The fiancee of accused Yale killer Raymond J. Clark III has visited him in prison nearly every week since Clark's arrest last year in connection with the grisly slaying of Annie Le, according to prison records obtained by Newsday.
Like Clark's parents, fiancee Jennifer Hromadka has made the frequent trips, sometimes at night and on weekends, to the high-security MacDougall-Walker Correctional Institution in South Suffield, Conn., where the accused killer is jailed on $3 million bond.
The visitor logs are among more than 150 pages of Clark's Connecticut Department of Correction file that detail Clark's time in lockup since his arrest on Sept. 17.

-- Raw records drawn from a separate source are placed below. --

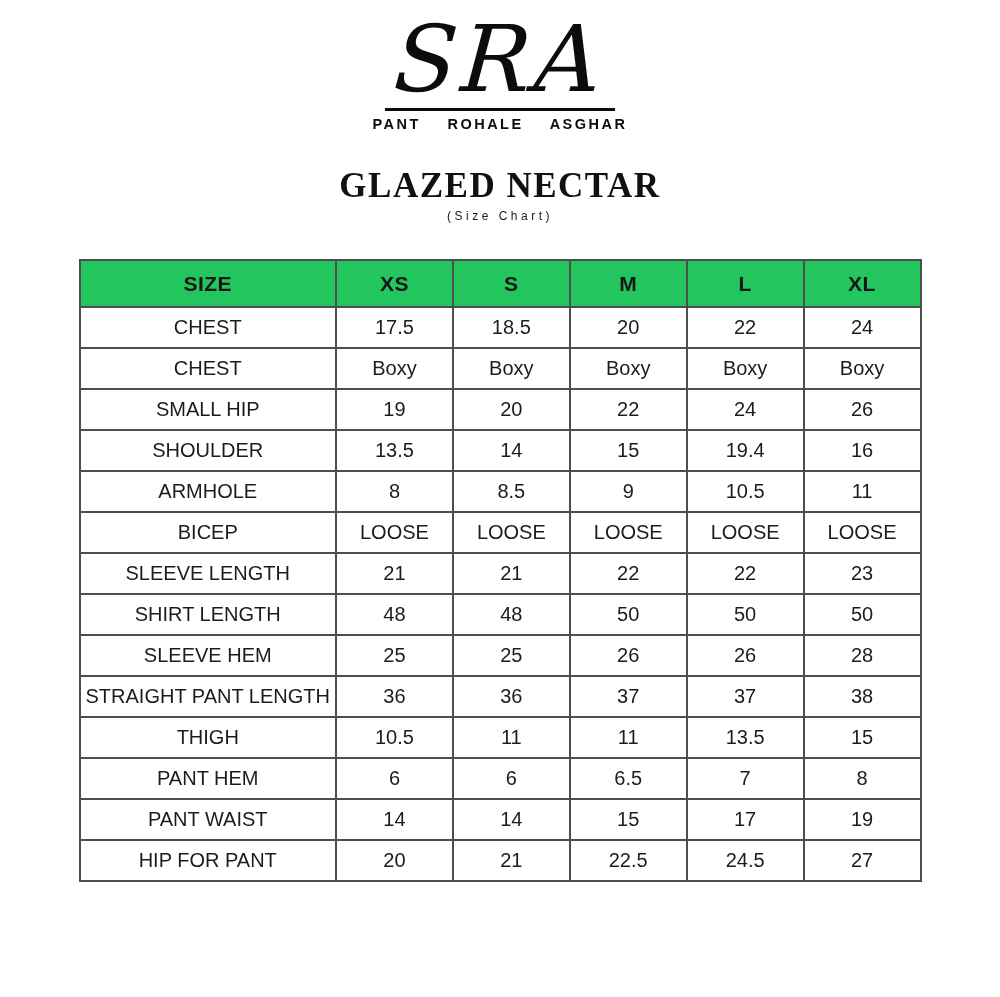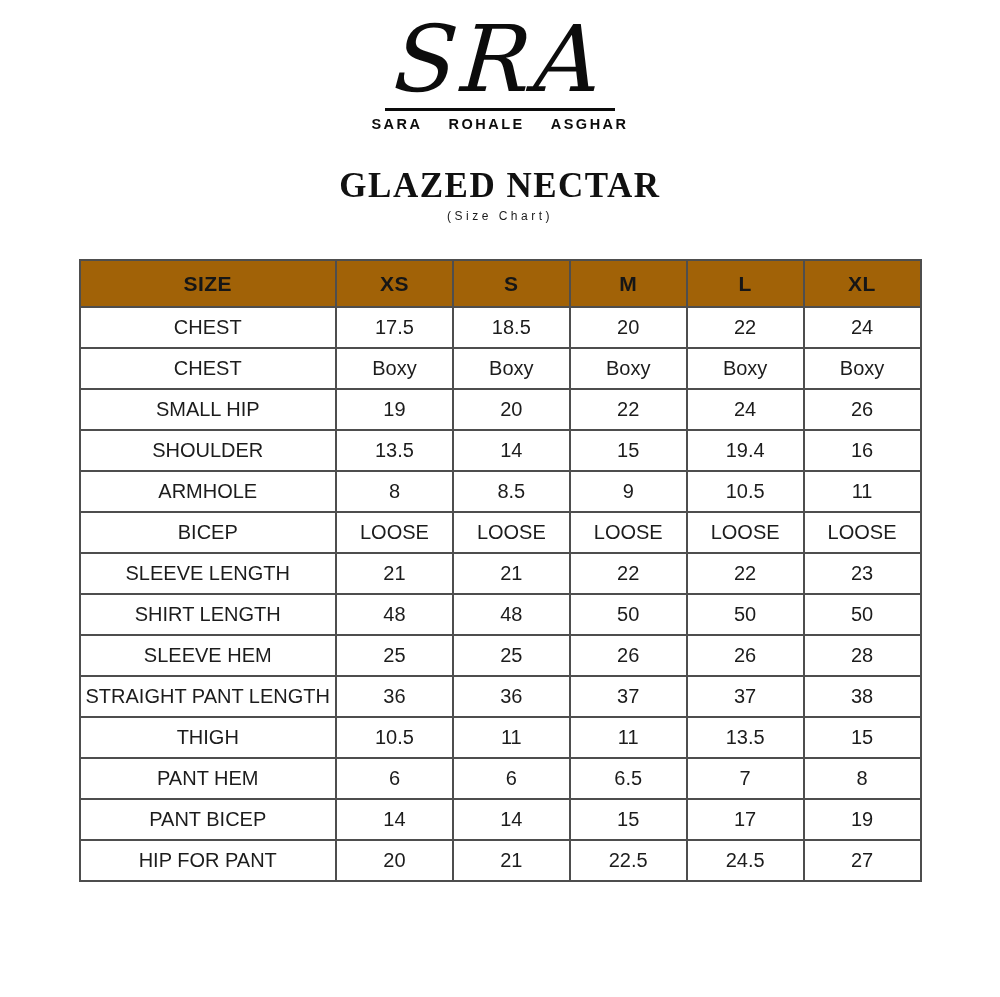"SARA ROHALE ASGHAR" div.brand-name { text: SARA -> PANT }
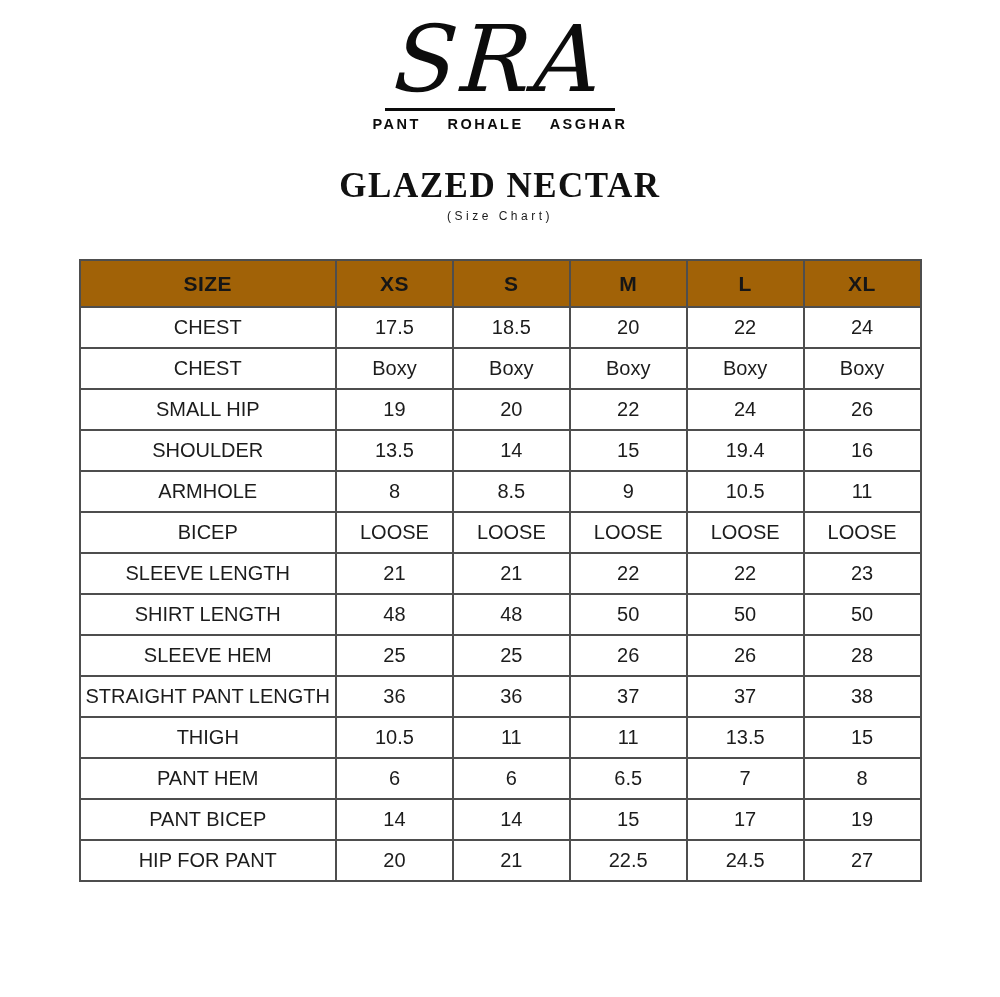"SIZE" table.size-chart thead th { background: #a16207 -> #22c55e }
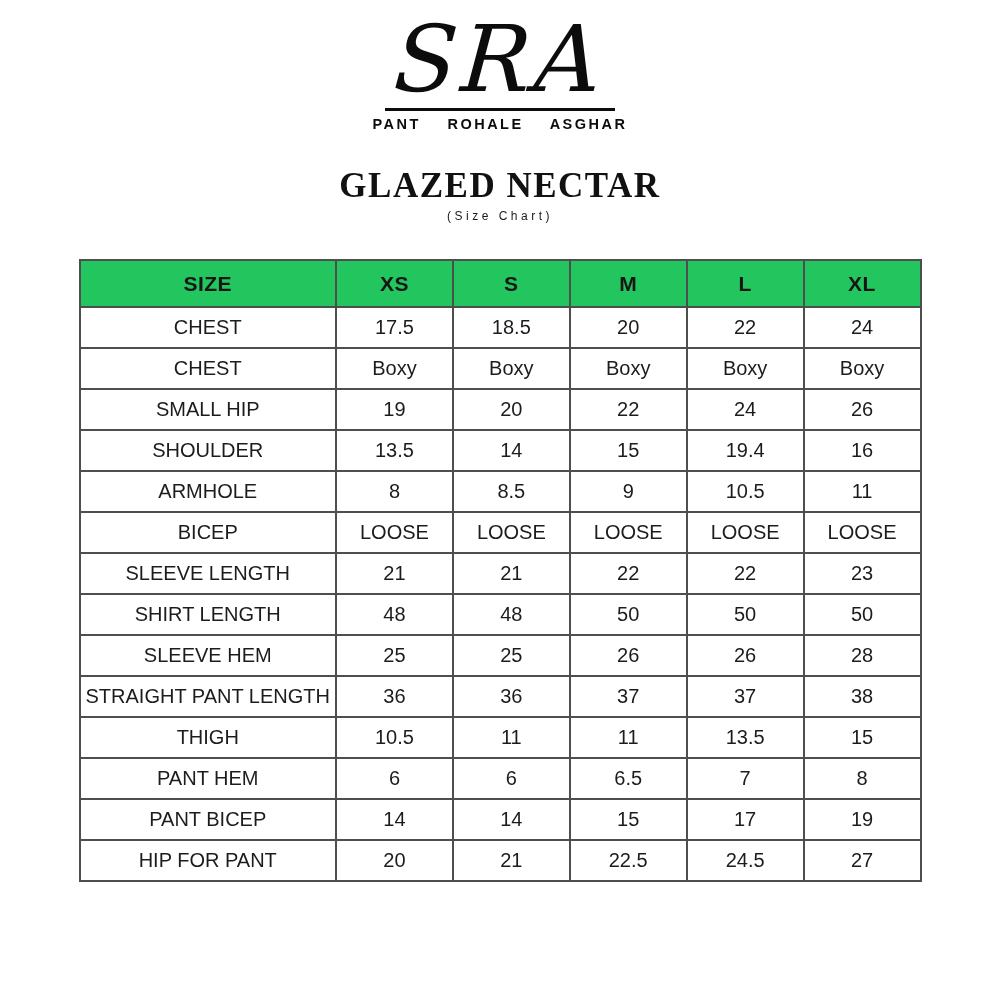"PANT BICEP" td { text: BICEP -> WAIST }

Clark's case is to be heard Tuesday in Superior Court in New Haven. He is expected to plead not guilty, according to an Associated Press report. Joe Lopez, Clark’s attorney, said Clark plans to waive his right to a probable cause hearing at which prosecutors would have to prove they have enough evidence to justify the murder charge, the report said.
The prison records show that since Clark's arraignment just blocks from Yale's gothic campus, he has been subjected to the everyday indignities of prison life, from being forced to wear a bulky anti-suicide smock upon intake to being strip-searched multiple times in a single day when he got to jail - procedures guards preserved on videotape, the records show.
In prison paperwork, Clark wrote in neat penmanship that his nickname was "Ray Ray," that he is not a drug user, and that he's held jobs at Walmart and Yale University, where he worked as an animal technician in the lab building where Le, 24, did her research and was later found dead behind the wall that's behind a toilet.
"Nervous," "very respectful," and asking "many questions" is how one jailer described Clark, according to records.
Fearful that other inmates might extort, abuse or assault Clark, officials kept him largely secluded at first, but now he shares a cell.
Using an abbreviation, another document said of the 5-foot-9, 190-pound Clark: "I/M could become a victim due to his slight frame and because it's his 1st incarceration. . . .
"Inmate Clark's case has generated a tremendous amount of media coverage throughout Connecticut and across the nation, to include National TV stations and media," one official wrote. "General Population placement may result in inmate Clark being assaulted due to inmates wanting to gain notoriety for themselves."
Clark has acclimated to his new life behind bars, another document said: "I/M Clark observed quickly interacting with other - I/Ms."
Clark, who turns 25 on Thursday, has been assigned a regular group of inmates for recreation.